No…that was Schindler!
he replies.
Ohhhh, yeah, right. (A parent recovery; never admit ignorance.)
So, pal, what’s The Simpsons about?"
Michael reluctantly hits the pause button on the DVD and launches into an in-depth account of what’s happened so far in the show, what’s about to happen, along with a verbatim recitation of the dialogue that’s upcoming between every character….Bart, Homer, Marge, Lisa, Moe, and even the guy who runs the convenience store. All of them. He has every line committed to memory!
Sounds like you might have seen this before, son,
I say, amazed at his capacity for recall.

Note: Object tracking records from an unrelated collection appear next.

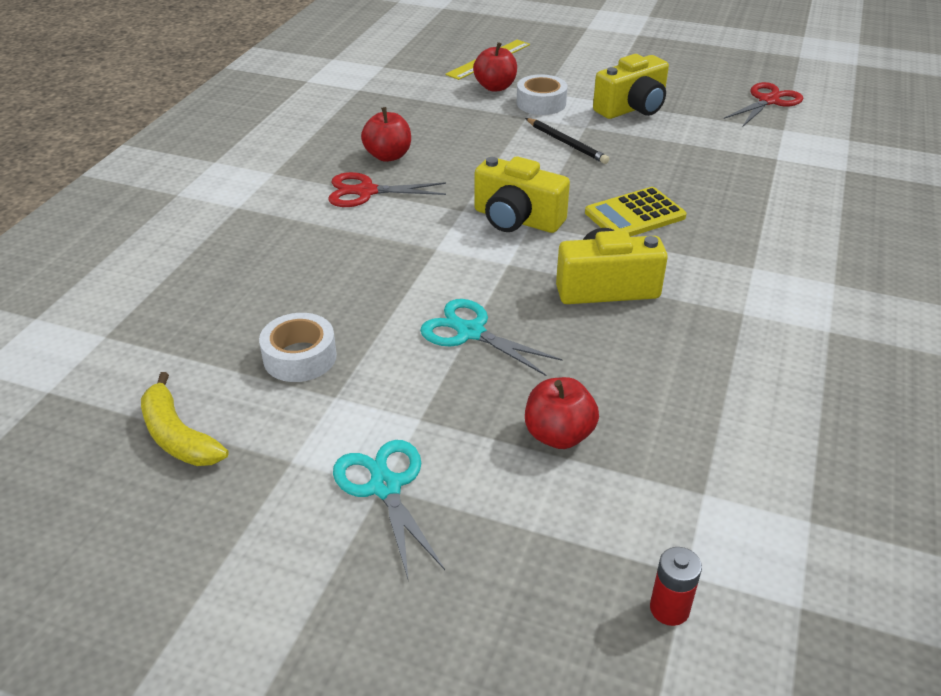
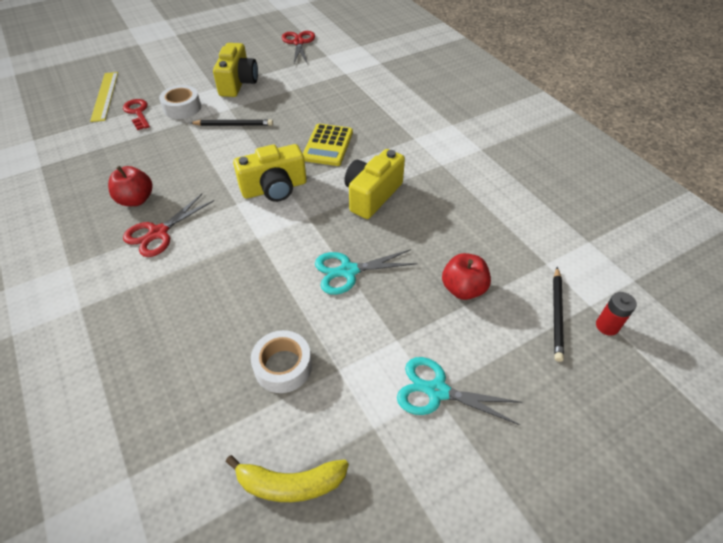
camera: 50 degrees left, 10 degrees up
red apple [473,42,517,92] -> red key [123,99,150,130]
none -> black pencil [553,267,564,362]

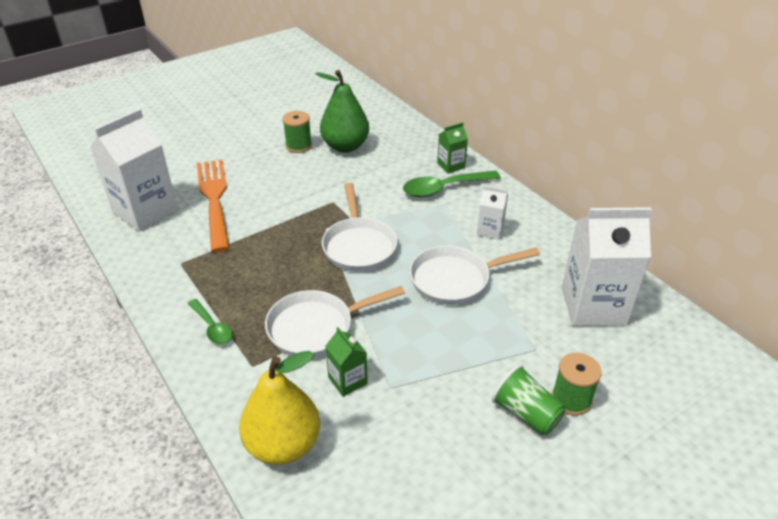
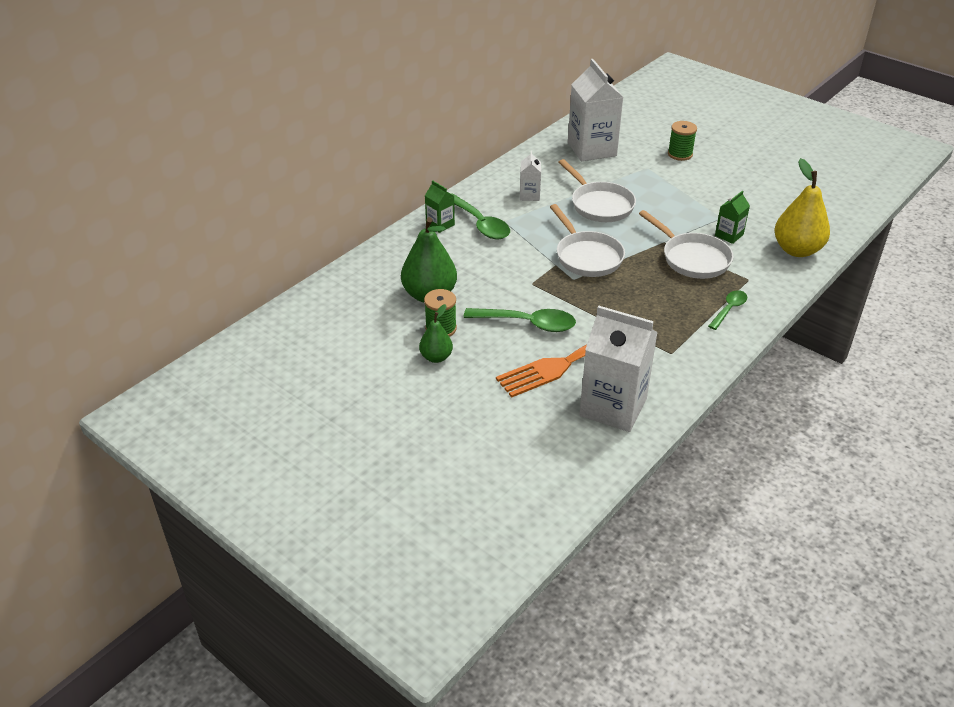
camera: 105 degrees left, 0 degrees up
white pan [322,183,398,272] -> white pan turned 90 degrees clockwise [550,204,625,277]
green cup [492,365,566,435] -> none
none -> green pear [419,304,453,363]
none -> green spoon [464,308,576,332]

Amazed, that is, because the boy is after all my offspring, the inheritor of my genes.
These are the same genes that often leave me standing on our second-floor landing scratching my head—as if scratching my noggin might somehow help me remember what I came upstairs for in the first place.
See, Dad,
he says, holding a handful of shimmering silver discs overhead like a hand in an intergalactic poker game on the Starship Enterprise.
"I got the box set of The Simpsons on DVDs. Every show, he adds, grinning like he won the lottery.